This suggestion primarily revolves around the inability to place user defined parts bubbles, but extends out to the lack of a real weldment feature.
If one were able to place a user defined bubble - where the number gets added to the bottom of the smart table - one could have a lot more control and flexibility in the drawing.
This would also open up another really powerful tool - being able to use created bodies to build weldments.
As an example let's say I want to draw up a simple welded T- shaped bracket. The fastest and easiest way to do this is with a single sketch, and two extruded bodies like below.
By only working in bodies for a simple object like this the simplicity is perfect.
- I don't need to go through the added steps of creating components.
- There aren't any joints to bother with - again fewer steps.
- The whole component in this case can be adjusted very easily.
- I can set materials of each body individually if I really wanted.
- The bodies can even be moved and copied, which isn't the best practice for drawing but is simple and effective - no capture position is required.
Unfortunately I can't create a drawing and BOM this way, see below. There's no way to manually add bubbles of your choosing.
The proper way to do this obviously would be to create components of each plate, and then apply joints.
Problem is joints take added time to assemble, this gets REALLY time consuming when there are lots of parts. There also isn't any benefit of using components unless that component is something to be reused elsewhere in the drawing. If your part is a piece of structural steel, plate, wood component or any variety of simple shape that is cut to fit there really isn't much benefit to using components. Creating bodies is the most simple and straight forward path.
Additionally, your documentation is often limited to a cut list or a reference to a DXF file, and again using components offers no benefit for these either.
I used this bracket as a simple example, but the benefits of only using bodies goes up with the complexity of the weldment. I end up working with a lot of welded steel frames, and creating new components for each tube, angle, and plate is VERY cumbersome and time consuming. Depending on how you places your joints can make changes to these simple objects unnecessarily time consuming. Take this weldment of a basic frame fabricated out of angle iron.

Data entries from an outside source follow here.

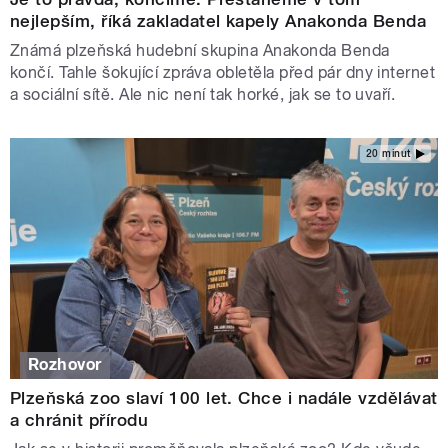
nejlepším, říká zakladatel kapely Anakonda Benda
Známá plzeňská hudební skupina Anakonda Benda
končí. Tahle šokující zpráva obletěla před pár dny internet
a sociální sítě. Ale nic není tak horké, jak se to uvaří.
20 minut
Rozhovor
Plzeňská zoo slaví 100 let. Chce i nadále vzdělávat
a chránit přírodu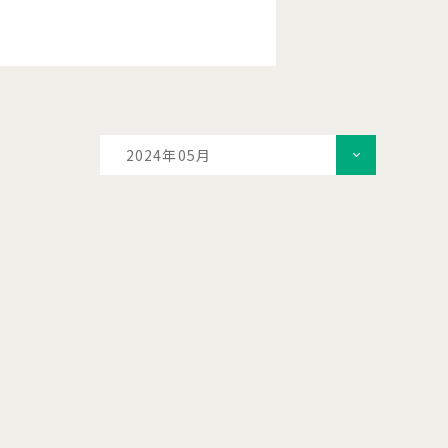
2024年05月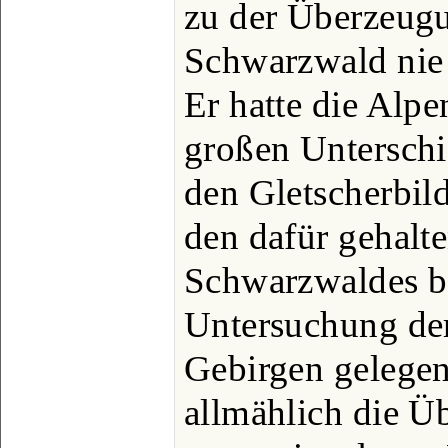
zu der Überzeugu
Schwarzwald nie 
Er hatte die Alpe
großen Unterschi
den Gletscherbil
den dafür gehalt
Schwarzwaldes be
Untersuchung de
Gebirgen gelegen
allmählich die Ü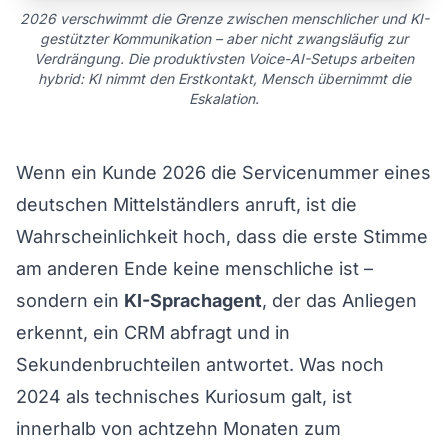
2026 verschwimmt die Grenze zwischen menschlicher und KI-
gestützter Kommunikation – aber nicht zwangsläufig zur
Verdrängung. Die produktivsten Voice-AI-Setups arbeiten
hybrid: KI nimmt den Erstkontakt, Mensch übernimmt die
Eskalation.
Wenn ein Kunde 2026 die Servicenummer eines
deutschen Mittelständlers anruft, ist die
Wahrscheinlichkeit hoch, dass die erste Stimme
am anderen Ende keine menschliche ist –
sondern ein
KI-Sprachagent
, der das Anliegen
erkennt, ein CRM abfragt und in
Sekundenbruchteilen antwortet. Was noch
2024 als technisches Kuriosum galt, ist
innerhalb von achtzehn Monaten zum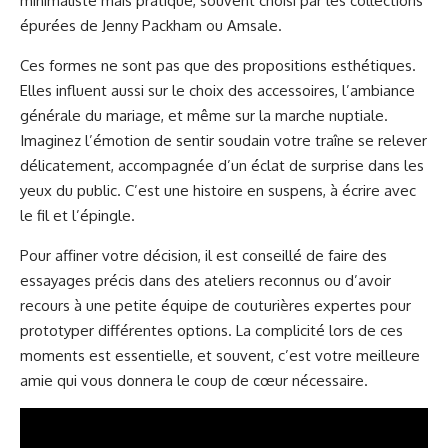
minimaliste mais pratique, souvent choisi par les collections
épurées de Jenny Packham ou Amsale.
Ces formes ne sont pas que des propositions esthétiques.
Elles influent aussi sur le choix des accessoires, l’ambiance
générale du mariage, et même sur la marche nuptiale.
Imaginez l’émotion de sentir soudain votre traîne se relever
délicatement, accompagnée d’un éclat de surprise dans les
yeux du public. C’est une histoire en suspens, à écrire avec
le fil et l’épingle.
Pour affiner votre décision, il est conseillé de faire des
essayages précis dans des ateliers reconnus ou d’avoir
recours à une petite équipe de couturières expertes pour
prototyper différentes options.
La complicité lors de ces
moments est essentielle
, et souvent, c’est votre meilleure
amie qui vous donnera le coup de cœur nécessaire.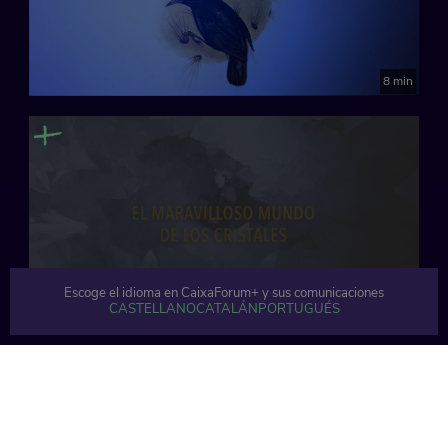
8 min
Escoge el idioma en CaixaForum+ y sus comunicaciones
CASTELLANO
CATALÁN
PORTUGUÉS
9 min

Notice how items 1 & 2, and 3 & 4 are identical cut lengths but have a different item number. This is due to the whole drilled in them, I can't have asymmetric hole patterns in the parts even though for the fabricator it doesn't matter. These holes would be drilled AFTER the frame is welded together. Using bodies instead of components here would have been much easier and less time consuming.
Without structural shapes all my frames were created from sketches anyway, inserting components adds additional steps and is in some ways less flexible to changes.
And that nice BOM that I have? Everything was created using manual processes except for the qty, and material. I had to add the part number, description, length and notes in the model or a separate table to create what is shown there. (Note that quantities in the above drawing were doubled due to two assemblies required).
A purely manual user defined table and item balloons would actually have been much less work than trying to create the workarounds and tricks that I used to create the BOM shown.
So that's my suggestion - allow for user defined balloons, and it can open up workflows for user's to create simple weldments out of bodies that will make life much easier.